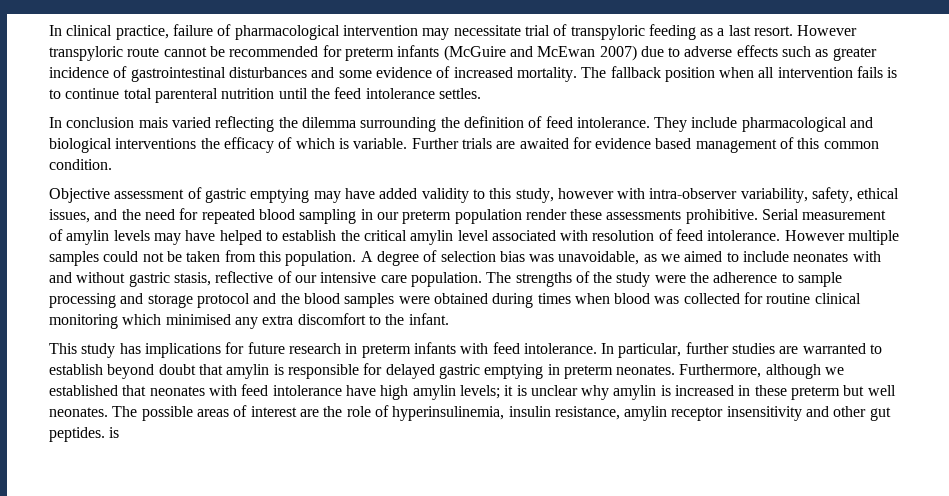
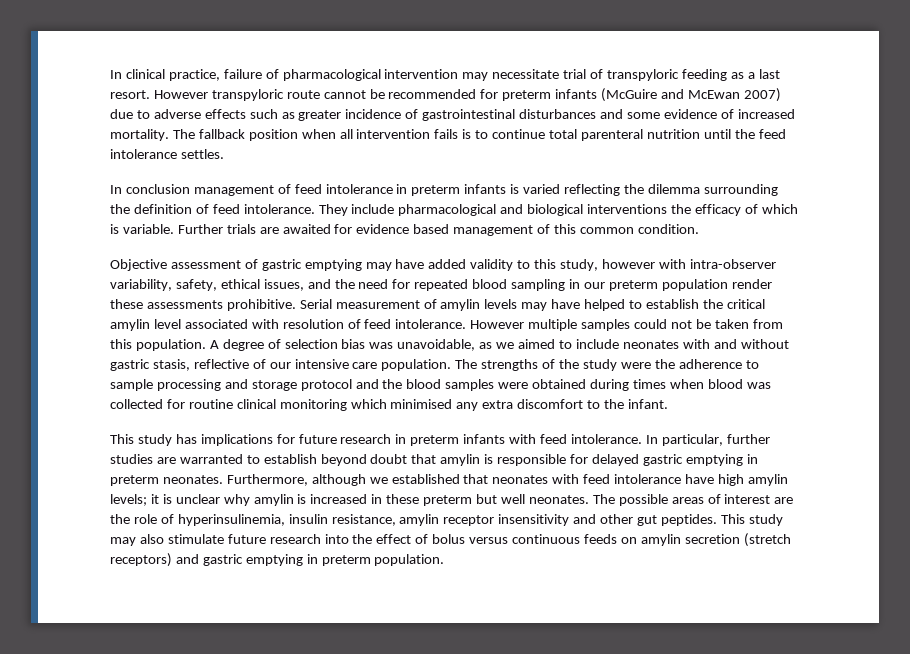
[138,117,168,128] mais -> [193,184,520,196] management of feed intolerance in preterm infants is
[109,427,120,438] is -> [720,514,783,526] [110,533,791,547] [110,553,445,567] This study may also stimulate future research into the effect of bolus versus continuous feeds on amylin secretion (stretch receptors) and gastric emptying in preterm population.

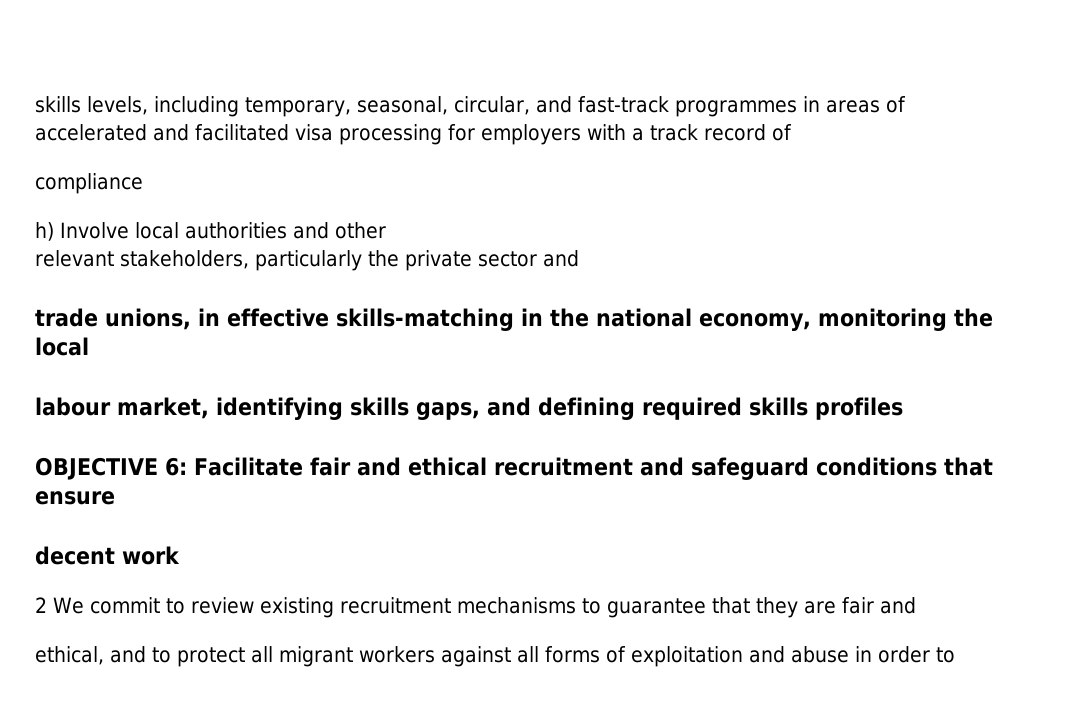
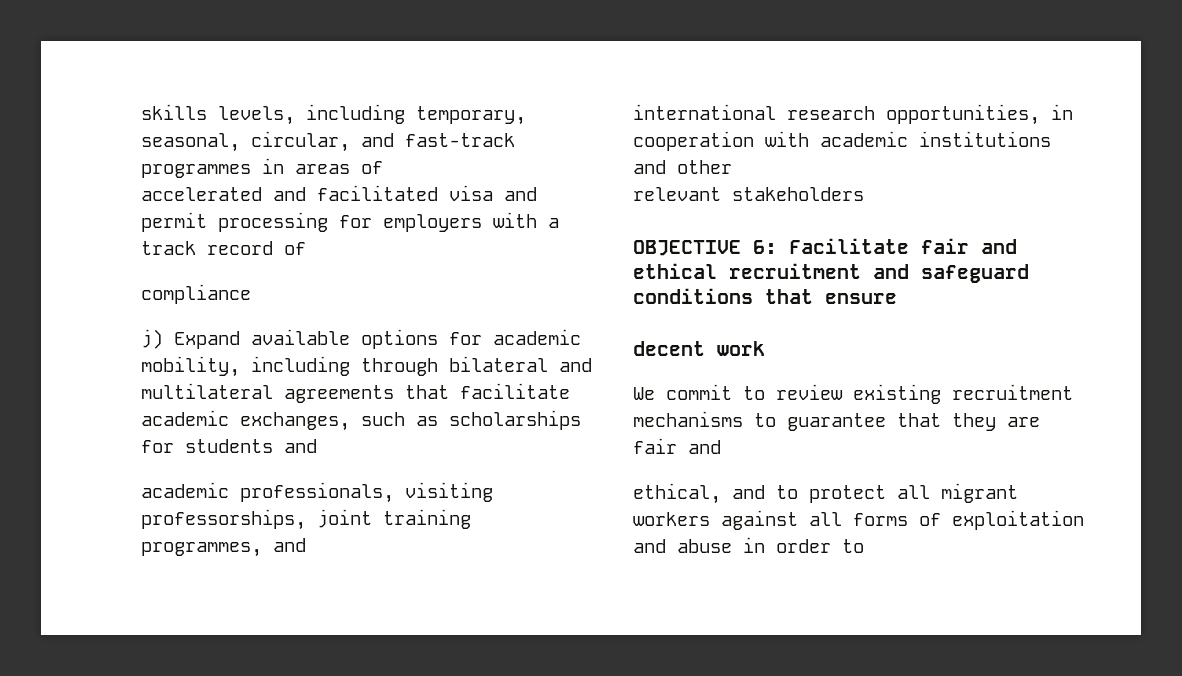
(333, 132) none -> [504,187,537,201] [141,212,207,232] and permit
[35,222,386,241] [35,250,579,271] [35,308,993,331] [35,337,89,356] [35,397,903,420] h) Involve local authorities and other // relevant stakeholders, particularly the private sector and // trade unions, in effective skills-matching in the national economy, monitoring the local // labour market, identifying skills gaps, and defining required skills profiles -> [141,329,581,349] [141,356,592,377] [141,383,570,403] [141,410,581,431] [141,439,317,453] [141,482,493,503] [141,509,471,530] [141,538,306,557] [633,104,1073,125] [633,131,1051,151] [633,160,732,174] [633,187,864,201] j) Expand available options for academic mobility, including through bilateral and multilateral agreements that facilitate academic exchanges, such as scholarships for students and // academic professionals, visiting professorships, joint training programmes, and // international research opportunities, in cooperation with academic institutions and other // relevant stakeholders
[35,597,47,613] 2 -> (765, 348) none

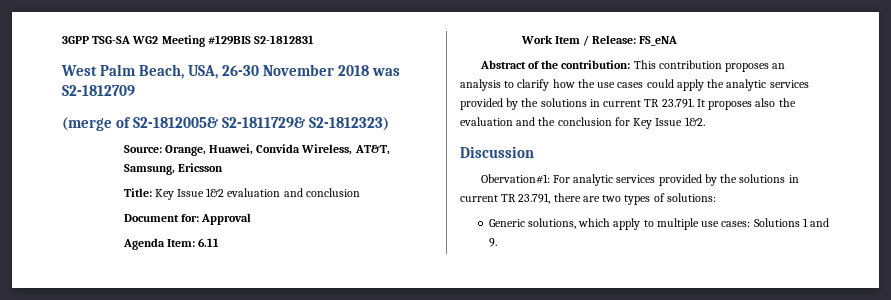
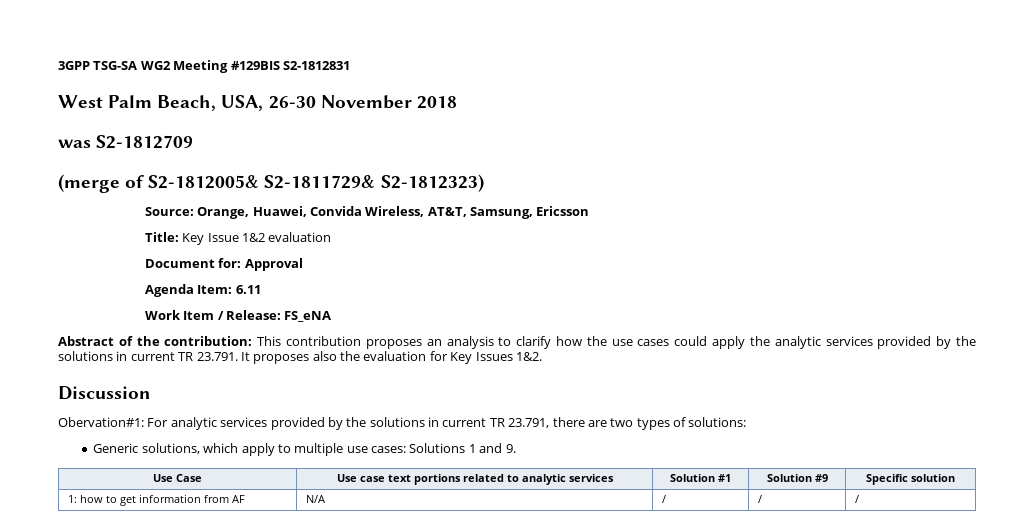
(370, 70) none -> (457, 102) //
[283,188,360,197] and conclusion -> (332, 237) none
[516,117,612,126] and the conclusion -> (427, 356) none
[655,118,683,126] Issue -> [475,352,513,361] Issues
(497, 242) none -> [153,474,202,482] [336,474,614,485] [670,474,731,482] [766,474,828,482] [866,474,955,485] [67,494,245,506] [305,495,325,503] [661,495,666,503] [757,495,762,503] [854,495,859,503] // Use Case | Use case text portions related to analytic services | Solution #1 | Solution #9 | Specific solution // 1: how to get information from AF | N/A | / | / | /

____

> EXERCISE DIRECTIONS:
Please return the listing above exactly and leave every picture out.

> FINISHED EXERCISE:
[138,117,168,128] mais -> [193,184,520,196] management of feed intolerance in preterm infants is
[109,427,120,438] is -> [720,514,783,526] [110,533,791,547] [110,553,445,567] This study may also stimulate future research into the effect of bolus versus continuous feeds on amylin secretion (stretch receptors) and gastric emptying in preterm population.

(333, 132) none -> [504,187,537,201] [141,212,207,232] and permit
[35,222,386,241] [35,250,579,271] [35,308,993,331] [35,337,89,356] [35,397,903,420] h) Involve local authorities and other // relevant stakeholders, particularly the private sector and // trade unions, in effective skills-matching in the national economy, monitoring the local // labour market, identifying skills gaps, and defining required skills profiles -> [141,329,581,349] [141,356,592,377] [141,383,570,403] [141,410,581,431] [141,439,317,453] [141,482,493,503] [141,509,471,530] [141,538,306,557] [633,104,1073,125] [633,131,1051,151] [633,160,732,174] [633,187,864,201] j) Expand available options for academic mobility, including through bilateral and multilateral agreements that facilitate academic exchanges, such as scholarships for students and // academic professionals, visiting professorships, joint training programmes, and // international research opportunities, in cooperation with academic institutions and other // relevant stakeholders
[35,597,47,613] 2 -> (765, 348) none

(370, 70) none -> (457, 102) //
[283,188,360,197] and conclusion -> (332, 237) none
[516,117,612,126] and the conclusion -> (427, 356) none
[655,118,683,126] Issue -> [475,352,513,361] Issues
(497, 242) none -> [153,474,202,482] [336,474,614,485] [670,474,731,482] [766,474,828,482] [866,474,955,485] [67,494,245,506] [305,495,325,503] [661,495,666,503] [757,495,762,503] [854,495,859,503] // Use Case | Use case text portions related to analytic services | Solution #1 | Solution #9 | Specific solution // 1: how to get information from AF | N/A | / | / | /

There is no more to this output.